═════ Supplied records ═════

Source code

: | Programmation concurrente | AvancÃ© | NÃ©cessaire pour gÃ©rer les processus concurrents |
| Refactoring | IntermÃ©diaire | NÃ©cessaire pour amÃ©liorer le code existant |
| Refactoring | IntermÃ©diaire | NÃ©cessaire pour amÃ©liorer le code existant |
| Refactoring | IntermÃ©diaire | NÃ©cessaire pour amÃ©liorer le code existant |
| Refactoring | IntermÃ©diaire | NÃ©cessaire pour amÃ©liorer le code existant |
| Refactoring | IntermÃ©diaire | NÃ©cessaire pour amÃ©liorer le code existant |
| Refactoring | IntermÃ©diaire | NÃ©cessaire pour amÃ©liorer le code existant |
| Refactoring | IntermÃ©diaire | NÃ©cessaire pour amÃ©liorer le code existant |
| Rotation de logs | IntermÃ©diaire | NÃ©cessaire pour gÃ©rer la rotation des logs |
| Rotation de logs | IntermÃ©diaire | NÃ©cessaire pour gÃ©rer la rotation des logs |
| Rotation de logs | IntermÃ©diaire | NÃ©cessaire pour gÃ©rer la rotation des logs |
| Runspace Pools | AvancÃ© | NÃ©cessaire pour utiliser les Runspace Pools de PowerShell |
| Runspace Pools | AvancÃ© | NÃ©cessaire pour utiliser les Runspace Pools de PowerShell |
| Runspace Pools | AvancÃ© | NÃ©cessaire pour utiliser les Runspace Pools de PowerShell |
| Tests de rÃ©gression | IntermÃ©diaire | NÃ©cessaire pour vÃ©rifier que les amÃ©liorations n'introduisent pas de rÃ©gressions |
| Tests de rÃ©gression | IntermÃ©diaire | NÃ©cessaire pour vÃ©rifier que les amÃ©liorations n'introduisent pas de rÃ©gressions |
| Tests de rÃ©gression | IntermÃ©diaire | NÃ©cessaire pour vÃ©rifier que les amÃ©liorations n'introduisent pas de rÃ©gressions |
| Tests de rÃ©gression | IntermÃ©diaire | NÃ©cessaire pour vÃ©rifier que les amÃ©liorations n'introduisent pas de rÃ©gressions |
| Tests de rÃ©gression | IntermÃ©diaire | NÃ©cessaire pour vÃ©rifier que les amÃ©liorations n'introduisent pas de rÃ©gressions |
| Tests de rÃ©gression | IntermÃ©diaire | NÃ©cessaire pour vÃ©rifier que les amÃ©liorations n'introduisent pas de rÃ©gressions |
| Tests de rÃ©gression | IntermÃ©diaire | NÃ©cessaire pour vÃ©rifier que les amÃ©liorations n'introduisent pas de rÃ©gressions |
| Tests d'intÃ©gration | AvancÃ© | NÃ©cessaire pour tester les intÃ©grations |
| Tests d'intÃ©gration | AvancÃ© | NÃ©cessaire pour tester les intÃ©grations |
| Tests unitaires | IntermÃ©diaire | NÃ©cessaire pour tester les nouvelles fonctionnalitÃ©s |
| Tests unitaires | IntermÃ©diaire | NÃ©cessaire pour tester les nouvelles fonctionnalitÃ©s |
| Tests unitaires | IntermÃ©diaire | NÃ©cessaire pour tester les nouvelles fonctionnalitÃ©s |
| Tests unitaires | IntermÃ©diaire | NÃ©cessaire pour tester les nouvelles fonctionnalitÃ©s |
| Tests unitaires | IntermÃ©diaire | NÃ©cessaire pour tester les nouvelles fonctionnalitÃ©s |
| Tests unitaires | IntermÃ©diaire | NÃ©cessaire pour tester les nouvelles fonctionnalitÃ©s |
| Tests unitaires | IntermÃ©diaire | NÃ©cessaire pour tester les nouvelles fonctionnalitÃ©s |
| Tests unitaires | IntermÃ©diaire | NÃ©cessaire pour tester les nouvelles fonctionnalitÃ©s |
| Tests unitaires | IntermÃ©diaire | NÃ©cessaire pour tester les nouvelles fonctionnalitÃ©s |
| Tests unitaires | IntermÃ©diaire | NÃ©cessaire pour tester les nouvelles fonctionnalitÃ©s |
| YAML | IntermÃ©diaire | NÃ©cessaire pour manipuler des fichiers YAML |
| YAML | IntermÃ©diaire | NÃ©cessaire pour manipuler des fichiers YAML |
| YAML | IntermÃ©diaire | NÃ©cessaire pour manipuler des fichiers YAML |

═════

**Task instructions:** Please return the records above exactly as they are written.

**Written reply:**
Source code

: | Programmation concurrente | AvancÃ© | NÃ©cessaire pour gÃ©rer les processus concurrents |
| Refactoring | IntermÃ©diaire | NÃ©cessaire pour amÃ©liorer le code existant |
| Refactoring | IntermÃ©diaire | NÃ©cessaire pour amÃ©liorer le code existant |
| Refactoring | IntermÃ©diaire | NÃ©cessaire pour amÃ©liorer le code existant |
| Refactoring | IntermÃ©diaire | NÃ©cessaire pour amÃ©liorer le code existant |
| Refactoring | IntermÃ©diaire | NÃ©cessaire pour amÃ©liorer le code existant |
| Refactoring | IntermÃ©diaire | NÃ©cessaire pour amÃ©liorer le code existant |
| Refactoring | IntermÃ©diaire | NÃ©cessaire pour amÃ©liorer le code existant |
| Rotation de logs | IntermÃ©diaire | NÃ©cessaire pour gÃ©rer la rotation des logs |
| Rotation de logs | IntermÃ©diaire | NÃ©cessaire pour gÃ©rer la rotation des logs |
| Rotation de logs | IntermÃ©diaire | NÃ©cessaire pour gÃ©rer la rotation des logs |
| Runspace Pools | AvancÃ© | NÃ©cessaire pour utiliser les Runspace Pools de PowerShell |
| Runspace Pools | AvancÃ© | NÃ©cessaire pour utiliser les Runspace Pools de PowerShell |
| Runspace Pools | AvancÃ© | NÃ©cessaire pour utiliser les Runspace Pools de PowerShell |
| Tests de rÃ©gression | IntermÃ©diaire | NÃ©cessaire pour vÃ©rifier que les amÃ©liorations n'introduisent pas de rÃ©gressions |
| Tests de rÃ©gression | IntermÃ©diaire | NÃ©cessaire pour vÃ©rifier que les amÃ©liorations n'introduisent pas de rÃ©gressions |
| Tests de rÃ©gression | IntermÃ©diaire | NÃ©cessaire pour vÃ©rifier que les amÃ©liorations n'introduisent pas de rÃ©gressions |
| Tests de rÃ©gression | IntermÃ©diaire | NÃ©cessaire pour vÃ©rifier que les amÃ©liorations n'introduisent pas de rÃ©gressions |
| Tests de rÃ©gression | IntermÃ©diaire | NÃ©cessaire pour vÃ©rifier que les amÃ©liorations n'introduisent pas de rÃ©gressions |
| Tests de rÃ©gression | IntermÃ©diaire | NÃ©cessaire pour vÃ©rifier que les amÃ©liorations n'introduisent pas de rÃ©gressions |
| Tests de rÃ©gression | IntermÃ©diaire | NÃ©cessaire pour vÃ©rifier que les amÃ©liorations n'introduisent pas de rÃ©gressions |
| Tests d'intÃ©gration | AvancÃ© | NÃ©cessaire pour tester les intÃ©grations |
| Tests d'intÃ©gration | AvancÃ© | NÃ©cessaire pour tester les intÃ©grations |
| Tests unitaires | IntermÃ©diaire | NÃ©cessaire pour tester les nouvelles fonctionnalitÃ©s |
| Tests unitaires | IntermÃ©diaire | NÃ©cessaire pour tester les nouvelles fonctionnalitÃ©s |
| Tests unitaires | IntermÃ©diaire | NÃ©cessaire pour tester les nouvelles fonctionnalitÃ©s |
| Tests unitaires | IntermÃ©diaire | NÃ©cessaire pour tester les nouvelles fonctionnalitÃ©s |
| Tests unitaires | IntermÃ©diaire | NÃ©cessaire pour tester les nouvelles fonctionnalitÃ©s |
| Tests unitaires | IntermÃ©diaire | NÃ©cessaire pour tester les nouvelles fonctionnalitÃ©s |
| Tests unitaires | IntermÃ©diaire | NÃ©cessaire pour tester les nouvelles fonctionnalitÃ©s |
| Tests unitaires | IntermÃ©diaire | NÃ©cessaire pour tester les nouvelles fonctionnalitÃ©s |
| Tests unitaires | IntermÃ©diaire | NÃ©cessaire pour tester les nouvelles fonctionnalitÃ©s |
| Tests unitaires | IntermÃ©diaire | NÃ©cessaire pour tester les nouvelles fonctionnalitÃ©s |
| YAML | IntermÃ©diaire | NÃ©cessaire pour manipuler des fichiers YAML |
| YAML | IntermÃ©diaire | NÃ©cessaire pour manipuler des fichiers YAML |
| YAML | IntermÃ©diaire | NÃ©cessaire pour manipuler des fichiers YAML |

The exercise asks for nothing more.